Village and civil parish in Nottinghamshire, England

North Clifton is a village and civil parish about 12 miles north of Newark-on-Trent, in the Newark and Sherwood district, within the county of Nottinghamshire, England. In 2011, the parish had a population of 216, and this dropped to 176 at the 2021 census. The parish touches Thorney, Fledborough, Newton on Trent, South Clifton and Ragnall.

== Features ==
North Clifton has a church called St George which is Grade II* Listed. North Clifton Primary School is on Church Lane. Clifton-on-Trent railway station opened in 1897 and closed to passengers in 1955 and entirely in 1964. There are four listed buildings in North Clifton.

== History ==
The name "Clifton" means 'Cliff farm/settlement'. North and South Clifton were recorded in the Domesday Book of 1086 as Cliftone/Cliftune/Cli(s)tone. Alternative names for North Clifton are "Clifton" and "Clifton North". North Clifton parish also included the townships of South Clifton, Harby and Spalford which became separate parishes in 1866.
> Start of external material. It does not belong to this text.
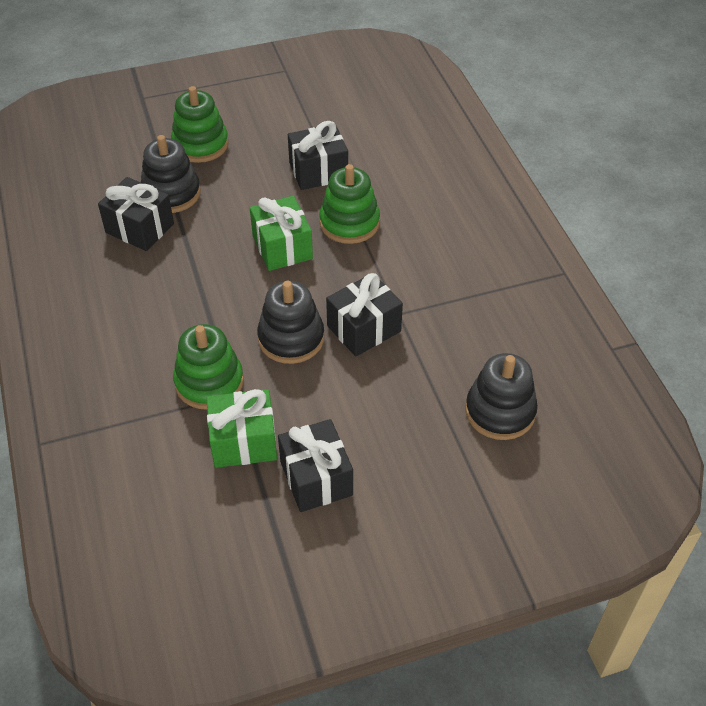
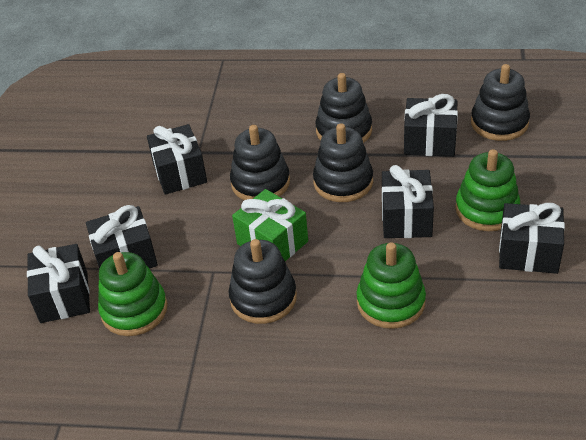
black gift: 4 -> 6
black stacking toy: 3 -> 5
green gift: 2 -> 1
Francis White's Directory of Nottinghamshire of 1853 records that: "North Clifton parish comprises the four villages and townships of North Clifton, South Clifton, Harby and Spalford, which maintain their poor separately, and contain together 1,107 inhabitants and 5.040 acre of land, now valued at £6,230, which was all exonerated from tithes at the enclosure, and anciently formed four manors of the Bishop of Lincoln's fee, and one of Roger de Bisli's, which in after times passed to the Lovelots, Pigotts and Willoughbys. North Clifton is a small village on the east bank of the Trent, 12½ miles north by east of Newark, near a long cliff, in which numerous fragments of urns, bones and scalps have been found, near the spot which is supposed to have been anciently occupied by a castle. The church, dedicated to St George, stands on an eminence between North and South Clifton, and was re-pewed in 1831. The vicarage, valued in the King's books at £7 6s, and now at £176, is enjoyed by the Rev. Frederick Parry Hodges D. D. The Rev. G.C. Gordon M.A. is the curate, and resides at the Vicarage House, South Clifton. The prebendary of North Clifton, in Lincoln Cathedral, is the patron and appropriator."